### WORK REQUEST
In the post on health insurance reform, what work would the husband like to go back to?

### TEXT SECTION
◇ ◇ ◇

I'm getting nervous about this health insurance reform thing. Really nervous. My husband and I were counting on the public option or single payer plan happening. I'm healthy for my age (early 50s) but my husband has already had two heart attacks, a stent and a bypass, with a planned stent replacement in the near future and he's in his mid 50s. He's thin, eats healthy, exercises and takes his medications but has a strong family history of early heart disease with two immediate relatives dropping dead at about the age he is now, and, yes, he used to smoke.
Because of his history, he is obviously uninsurable on his own so he's working a crappy job for slave wages and no respect just so he can have medical insurance and then they fight us tooth and nail every time he has a test done. It's a huge company so the insurance is pretty good (after the fight that is) and we can afford the premiums. He's trying to stay healthy, see his doctor and get screenings so he doesn't run up another huge bill like he did with the bypass (or worse). You can imagine the mess we went through trying to get them to pay for that but, six months later, they finally did and we only had to pay a few thousand out of pocket. Monthly payments and three years later, it's paid off. But my point is, like many insured Americans, he's chained to a job he hates so he can have insurance. He'd love to go back to his old profession as a self-employed upholsterer in his own shop but there's that pesky heart problem.

◇ ◇ ◇

### RECORDS SHOWN

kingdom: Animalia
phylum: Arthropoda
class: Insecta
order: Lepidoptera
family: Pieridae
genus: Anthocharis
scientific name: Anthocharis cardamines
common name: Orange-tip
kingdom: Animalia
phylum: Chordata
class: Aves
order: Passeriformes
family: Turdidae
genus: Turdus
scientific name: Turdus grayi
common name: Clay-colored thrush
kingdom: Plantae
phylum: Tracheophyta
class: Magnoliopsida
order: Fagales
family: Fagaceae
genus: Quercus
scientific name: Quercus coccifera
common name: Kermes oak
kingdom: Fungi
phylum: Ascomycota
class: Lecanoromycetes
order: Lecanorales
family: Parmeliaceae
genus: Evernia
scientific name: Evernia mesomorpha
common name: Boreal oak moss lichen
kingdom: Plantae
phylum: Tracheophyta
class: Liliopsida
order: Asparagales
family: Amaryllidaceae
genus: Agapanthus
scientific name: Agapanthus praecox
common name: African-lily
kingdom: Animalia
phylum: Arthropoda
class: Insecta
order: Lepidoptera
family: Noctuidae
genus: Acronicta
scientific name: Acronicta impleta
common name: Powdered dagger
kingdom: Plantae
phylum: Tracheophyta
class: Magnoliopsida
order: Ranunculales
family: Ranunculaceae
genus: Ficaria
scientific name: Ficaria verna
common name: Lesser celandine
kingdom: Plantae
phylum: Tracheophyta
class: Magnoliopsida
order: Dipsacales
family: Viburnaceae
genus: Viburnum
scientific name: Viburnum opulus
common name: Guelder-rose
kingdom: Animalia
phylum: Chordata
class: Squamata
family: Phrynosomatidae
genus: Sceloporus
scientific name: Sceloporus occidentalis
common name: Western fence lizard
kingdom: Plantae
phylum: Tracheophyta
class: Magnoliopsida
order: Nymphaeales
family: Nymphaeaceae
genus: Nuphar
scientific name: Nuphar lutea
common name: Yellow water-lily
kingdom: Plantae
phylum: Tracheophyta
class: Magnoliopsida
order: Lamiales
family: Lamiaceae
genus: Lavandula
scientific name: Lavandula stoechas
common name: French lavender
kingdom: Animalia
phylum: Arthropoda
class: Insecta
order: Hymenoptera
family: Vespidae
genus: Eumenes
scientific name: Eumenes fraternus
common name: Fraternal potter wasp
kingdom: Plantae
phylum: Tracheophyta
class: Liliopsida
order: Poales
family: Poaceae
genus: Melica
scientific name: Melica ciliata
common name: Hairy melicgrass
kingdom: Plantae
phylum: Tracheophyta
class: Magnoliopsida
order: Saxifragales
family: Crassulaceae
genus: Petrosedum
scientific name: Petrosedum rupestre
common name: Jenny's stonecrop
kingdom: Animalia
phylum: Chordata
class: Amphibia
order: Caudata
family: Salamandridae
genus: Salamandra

◇ ◇ ◇

### SOLUTION TO THIS EXERCISE
Working as a self-employed upholsterer in his own shop.